EXPLAIN estimate function

This function works for estimating the count of any query (including WHERE clauses) by parsing EXPLAIN output. It's still just an estimate, but it's fast and good enough for big approximate counts.

I based it off a well circulated function with these improvements:

CREATE FUNCTION count_estimate(query text) RETURNS bigint AS $$
DECLARE
  rec record;
BEGIN
  EXECUTE 'EXPLAIN (FORMAT json) ' || query INTO rec;
  RETURN rec."QUERY PLAN"->0->'Plan'->'Plan Rows';
END;
$$ LANGUAGE plpgsql VOLATILE STRICT;

Use it without a count in the query as the function fetches the count for you (otherwise you’ll get the count of a count which is just 1 aggregate row).

SELECT count_estimate('SELECT * FROM socks WHERE plain = false');

How bad can it be?

The result can be exactly correct! But I’ve often enough seen it be up to 10x off. When estimating a very complex (hundreds of lines of SQL) view count it was 10,000x off! So be aware that the more complex a query the more wrong the estimate is likely to be.

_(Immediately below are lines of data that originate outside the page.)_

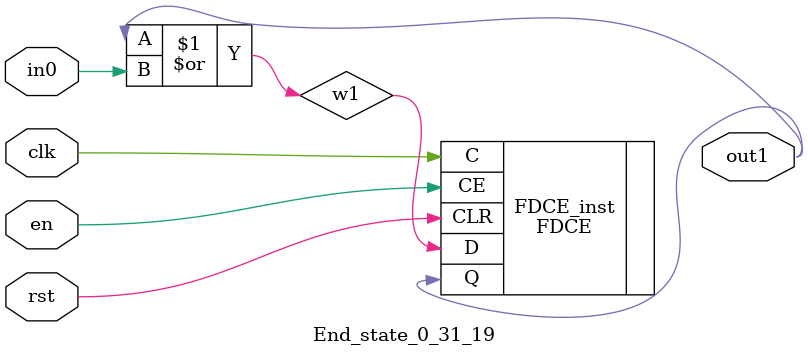
<source format=v>
module engine_0_31(out,clk,sod,en, in_82, in_83, in_84, in_85, in_86, in_87, in_88, in_89, in_90, in_91, in_1, in_25, in_46, in_51, in_57, in_75, in_79, in_81);
//pcre: /^POST\x20\x2fg[ao]lfstream\x26/
//block char: P[0], O[0], S[0], g[0], [ao][1], l[0], f[0], r[0], a[0], m[0], \x20[8], \x2F[8], ^[9], T[0], \x26[8], t[0], e[0], s[0], 

	input clk,sod,en;

	input in_82, in_83, in_84, in_85, in_86, in_87, in_88, in_89, in_90, in_91, in_1, in_25, in_46, in_51, in_57, in_75, in_79, in_81;
	output out;

	assign w0 = 1'b1;
	state_0_31_1 BlockState_0_31_1 (w1,in_46,clk,en,sod,w0);
	state_0_31_2 BlockState_0_31_2 (w2,in_82,clk,en,sod,w1);
	state_0_31_3 BlockState_0_31_3 (w3,in_83,clk,en,sod,w2);
	state_0_31_4 BlockState_0_31_4 (w4,in_84,clk,en,sod,w3);
	state_0_31_5 BlockState_0_31_5 (w5,in_51,clk,en,sod,w4);
	state_0_31_6 BlockState_0_31_6 (w6,in_1,clk,en,sod,w5);
	state_0_31_7 BlockState_0_31_7 (w7,in_25,clk,en,sod,w6);
	state_0_31_8 BlockState_0_31_8 (w8,in_85,clk,en,sod,w7);
	state_0_31_9 BlockState_0_31_9 (w9,in_86,clk,en,sod,w8);
	state_0_31_10 BlockState_0_31_10 (w10,in_87,clk,en,sod,w9);
	state_0_31_11 BlockState_0_31_11 (w11,in_88,clk,en,sod,w10);
	state_0_31_12 BlockState_0_31_12 (w12,in_81,clk,en,sod,w11);
	state_0_31_13 BlockState_0_31_13 (w13,in_75,clk,en,sod,w12);
	state_0_31_14 BlockState_0_31_14 (w14,in_89,clk,en,sod,w13);
	state_0_31_15 BlockState_0_31_15 (w15,in_79,clk,en,sod,w14);
	state_0_31_16 BlockState_0_31_16 (w16,in_90,clk,en,sod,w15);
	state_0_31_17 BlockState_0_31_17 (w17,in_91,clk,en,sod,w16);
	state_0_31_18 BlockState_0_31_18 (w18,in_57,clk,en,sod,w17);
	End_state_0_31_19 BlockState_0_31_19 (out,clk,en,sod,w18);
endmodule

module state_0_31_1(out1,in_char,clk,en,rst,in0);
	input in_char,clk,en,rst,in0;
	output out1;
	wire w1,w2;
	assign w1 = in0; 
	and(w2,in_char,w1);
	FDCE #(.INIT(1'b0)) FDCE_inst (
		.Q(out1),
		.C(clk),
		.CE(en),
		.CLR(rst),
		.D(w2)
);
endmodule

module state_0_31_2(out1,in_char,clk,en,rst,in0);
	input in_char,clk,en,rst,in0;
	output out1;
	wire w1,w2;
	assign w1 = in0; 
	and(w2,in_char,w1);
	FDCE #(.INIT(1'b0)) FDCE_inst (
		.Q(out1),
		.C(clk),
		.CE(en),
		.CLR(rst),
		.D(w2)
);
endmodule

module state_0_31_3(out1,in_char,clk,en,rst,in0);
	input in_char,clk,en,rst,in0;
	output out1;
	wire w1,w2;
	assign w1 = in0; 
	and(w2,in_char,w1);
	FDCE #(.INIT(1'b0)) FDCE_inst (
		.Q(out1),
		.C(clk),
		.CE(en),
		.CLR(rst),
		.D(w2)
);
endmodule

module state_0_31_4(out1,in_char,clk,en,rst,in0);
	input in_char,clk,en,rst,in0;
	output out1;
	wire w1,w2;
	assign w1 = in0; 
	and(w2,in_char,w1);
	FDCE #(.INIT(1'b0)) FDCE_inst (
		.Q(out1),
		.C(clk),
		.CE(en),
		.CLR(rst),
		.D(w2)
);
endmodule

module state_0_31_5(out1,in_char,clk,en,rst,in0);
	input in_char,clk,en,rst,in0;
	output out1;
	wire w1,w2;
	assign w1 = in0; 
	and(w2,in_char,w1);
	FDCE #(.INIT(1'b0)) FDCE_inst (
		.Q(out1),
		.C(clk),
		.CE(en),
		.CLR(rst),
		.D(w2)
);
endmodule

module state_0_31_6(out1,in_char,clk,en,rst,in0);
	input in_char,clk,en,rst,in0;
	output out1;
	wire w1,w2;
	assign w1 = in0; 
	and(w2,in_char,w1);
	FDCE #(.INIT(1'b0)) FDCE_inst (
		.Q(out1),
		.C(clk),
		.CE(en),
		.CLR(rst),
		.D(w2)
);
endmodule

module state_0_31_7(out1,in_char,clk,en,rst,in0);
	input in_char,clk,en,rst,in0;
	output out1;
	wire w1,w2;
	assign w1 = in0; 
	and(w2,in_char,w1);
	FDCE #(.INIT(1'b0)) FDCE_inst (
		.Q(out1),
		.C(clk),
		.CE(en),
		.CLR(rst),
		.D(w2)
);
endmodule

module state_0_31_8(out1,in_char,clk,en,rst,in0);
	input in_char,clk,en,rst,in0;
	output out1;
	wire w1,w2;
	assign w1 = in0; 
	and(w2,in_char,w1);
	FDCE #(.INIT(1'b0)) FDCE_inst (
		.Q(out1),
		.C(clk),
		.CE(en),
		.CLR(rst),
		.D(w2)
);
endmodule

module state_0_31_9(out1,in_char,clk,en,rst,in0);
	input in_char,clk,en,rst,in0;
	output out1;
	wire w1,w2;
	assign w1 = in0; 
	and(w2,in_char,w1);
	FDCE #(.INIT(1'b0)) FDCE_inst (
		.Q(out1),
		.C(clk),
		.CE(en),
		.CLR(rst),
		.D(w2)
);
endmodule

module state_0_31_10(out1,in_char,clk,en,rst,in0);
	input in_char,clk,en,rst,in0;
	output out1;
	wire w1,w2;
	assign w1 = in0; 
	and(w2,in_char,w1);
	FDCE #(.INIT(1'b0)) FDCE_inst (
		.Q(out1),
		.C(clk),
		.CE(en),
		.CLR(rst),
		.D(w2)
);
endmodule

module state_0_31_11(out1,in_char,clk,en,rst,in0);
	input in_char,clk,en,rst,in0;
	output out1;
	wire w1,w2;
	assign w1 = in0; 
	and(w2,in_char,w1);
	FDCE #(.INIT(1'b0)) FDCE_inst (
		.Q(out1),
		.C(clk),
		.CE(en),
		.CLR(rst),
		.D(w2)
);
endmodule

module state_0_31_12(out1,in_char,clk,en,rst,in0);
	input in_char,clk,en,rst,in0;
	output out1;
	wire w1,w2;
	assign w1 = in0; 
	and(w2,in_char,w1);
	FDCE #(.INIT(1'b0)) FDCE_inst (
		.Q(out1),
		.C(clk),
		.CE(en),
		.CLR(rst),
		.D(w2)
);
endmodule

module state_0_31_13(out1,in_char,clk,en,rst,in0);
	input in_char,clk,en,rst,in0;
	output out1;
	wire w1,w2;
	assign w1 = in0; 
	and(w2,in_char,w1);
	FDCE #(.INIT(1'b0)) FDCE_inst (
		.Q(out1),
		.C(clk),
		.CE(en),
		.CLR(rst),
		.D(w2)
);
endmodule

module state_0_31_14(out1,in_char,clk,en,rst,in0);
	input in_char,clk,en,rst,in0;
	output out1;
	wire w1,w2;
	assign w1 = in0; 
	and(w2,in_char,w1);
	FDCE #(.INIT(1'b0)) FDCE_inst (
		.Q(out1),
		.C(clk),
		.CE(en),
		.CLR(rst),
		.D(w2)
);
endmodule

module state_0_31_15(out1,in_char,clk,en,rst,in0);
	input in_char,clk,en,rst,in0;
	output out1;
	wire w1,w2;
	assign w1 = in0; 
	and(w2,in_char,w1);
	FDCE #(.INIT(1'b0)) FDCE_inst (
		.Q(out1),
		.C(clk),
		.CE(en),
		.CLR(rst),
		.D(w2)
);
endmodule

module state_0_31_16(out1,in_char,clk,en,rst,in0);
	input in_char,clk,en,rst,in0;
	output out1;
	wire w1,w2;
	assign w1 = in0; 
	and(w2,in_char,w1);
	FDCE #(.INIT(1'b0)) FDCE_inst (
		.Q(out1),
		.C(clk),
		.CE(en),
		.CLR(rst),
		.D(w2)
);
endmodule

module state_0_31_17(out1,in_char,clk,en,rst,in0);
	input in_char,clk,en,rst,in0;
	output out1;
	wire w1,w2;
	assign w1 = in0; 
	and(w2,in_char,w1);
	FDCE #(.INIT(1'b0)) FDCE_inst (
		.Q(out1),
		.C(clk),
		.CE(en),
		.CLR(rst),
		.D(w2)
);
endmodule

module state_0_31_18(out1,in_char,clk,en,rst,in0);
	input in_char,clk,en,rst,in0;
	output out1;
	wire w1,w2;
	assign w1 = in0; 
	and(w2,in_char,w1);
	FDCE #(.INIT(1'b0)) FDCE_inst (
		.Q(out1),
		.C(clk),
		.CE(en),
		.CLR(rst),
		.D(w2)
);
endmodule

module End_state_0_31_19(out1,clk,en,rst,in0);
	input clk,rst,en,in0;
	output out1;
	wire w1;
	or(w1,out1,in0);
	FDCE #(.INIT(1'b0)) FDCE_inst (
		.Q(out1),
		.C(clk),
		.CE(en),
		.CLR(rst),
		.D(w1)
);
endmodule


</source>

That said there are a couple things you can do to improve accuracy:

Vacuum frequency

The PostgreSQL planner stats are updated by the stats collector and the autovacuum daemon. If vacuum has just run and data hasn’t changed since, then count_estimate should be spot on. Thus you can increase the frequency vacuum runs (but be careful you don’t overwhelm the system).

Additional statistics

Since v10 you can give additional statistics to PostgreSQL to improve query plan estimates; generally where one column has some relationship with another. It will require some research to get right and still won’t give perfect results, but worth a look to get the most out of estimates.